Hi @aravindhrs & @tiesebarrell ,

I have a workflow where I am making multiple REST API calls to many micro services (10-15) micro services to complete the process. On a positive scenario, assume each micro service may take 100 to 500 milli seconds(without failures/retries). What is the recommended approach? As we discussed above @ asyncBefore/after is just to create the transaction boundaries so that we can persist the state to the database till that point. Though asyncBefore/after creates a new thread to run the next transaction but it is still blocked waiting for the response from the RESP API. What is the recommended approach for this scenario?

Using an external task for each of these API calls?
Using send/receive tasks for this use case?
Or using the asynchronous service task?

Thanks much in adavance.

Yes.

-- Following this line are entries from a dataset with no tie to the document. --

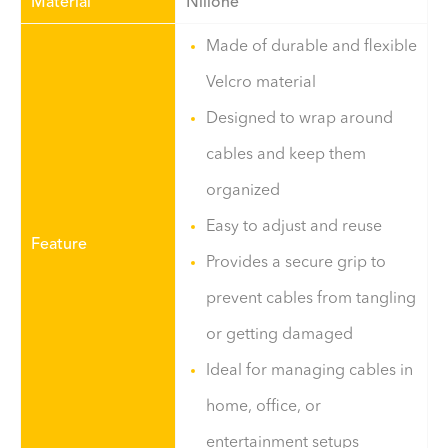
Material
Nilione
Made of durable and flexible
Velcro material
Designed to wrap around
cables and keep them
organized
Easy to adjust and reuse
Feature
Provides a secure grip to
prevent cables from tangling
or getting damaged
Ideal for managing cables in
home, office, or
entertainment setups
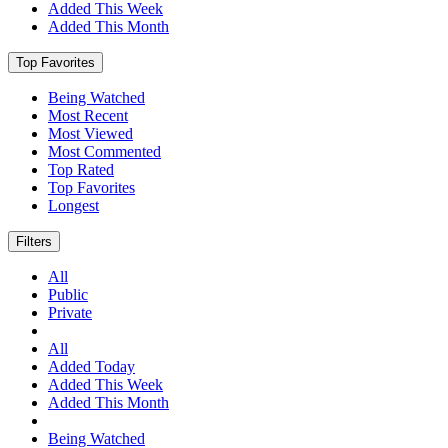
Added This Week
Added This Month
Top Favorites
Being Watched
Most Recent
Most Viewed
Most Commented
Top Rated
Top Favorites
Longest
Filters
All
Public
Private
All
Added Today
Added This Week
Added This Month
Being Watched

It’s to define the custom savepoint for the transactions.

I would prefer below approach for better scaling.

Thanks @aravindhrs .

When to use Asynchronous Service Invocations( [Request / Acknowledge / Callback Pattern]) ? What’s the use case for this?

  • For long running jobs and better scalability use External task patterns.

  • Requests that needs to be executed asynchronously can be configured and executed using job executors by defining transaction boundaries. In this case, process engine’s job executor worker threads will process the work items. There are certain benefits using async boundaries like, can return the response earlier and the subsequent tasks will be executed asynchronously, better transaction failures handling, reduced execution time, etc.